Work required:
Look below for the line holding "860 202 4469" and the line holding "694 230 4473". Transcribe exactly those lines and all lines between them, nothing more.

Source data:

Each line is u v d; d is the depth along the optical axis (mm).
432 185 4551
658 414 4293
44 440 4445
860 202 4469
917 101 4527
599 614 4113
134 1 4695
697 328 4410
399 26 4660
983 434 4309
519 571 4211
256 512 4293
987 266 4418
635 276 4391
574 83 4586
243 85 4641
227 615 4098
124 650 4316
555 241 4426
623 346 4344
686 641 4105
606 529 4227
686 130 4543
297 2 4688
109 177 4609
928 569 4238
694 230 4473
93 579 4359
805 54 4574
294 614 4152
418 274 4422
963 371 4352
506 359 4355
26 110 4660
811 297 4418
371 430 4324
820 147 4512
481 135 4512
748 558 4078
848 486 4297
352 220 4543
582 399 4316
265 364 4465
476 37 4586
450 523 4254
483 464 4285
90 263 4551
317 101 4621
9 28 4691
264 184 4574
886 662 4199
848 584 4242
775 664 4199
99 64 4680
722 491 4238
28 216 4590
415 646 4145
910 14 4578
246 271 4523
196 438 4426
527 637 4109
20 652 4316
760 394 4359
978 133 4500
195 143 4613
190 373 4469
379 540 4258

Reply:
860 202 4469
917 101 4527
599 614 4113
134 1 4695
697 328 4410
399 26 4660
983 434 4309
519 571 4211
256 512 4293
987 266 4418
635 276 4391
574 83 4586
243 85 4641
227 615 4098
124 650 4316
555 241 4426
623 346 4344
686 641 4105
606 529 4227
686 130 4543
297 2 4688
109 177 4609
928 569 4238
694 230 4473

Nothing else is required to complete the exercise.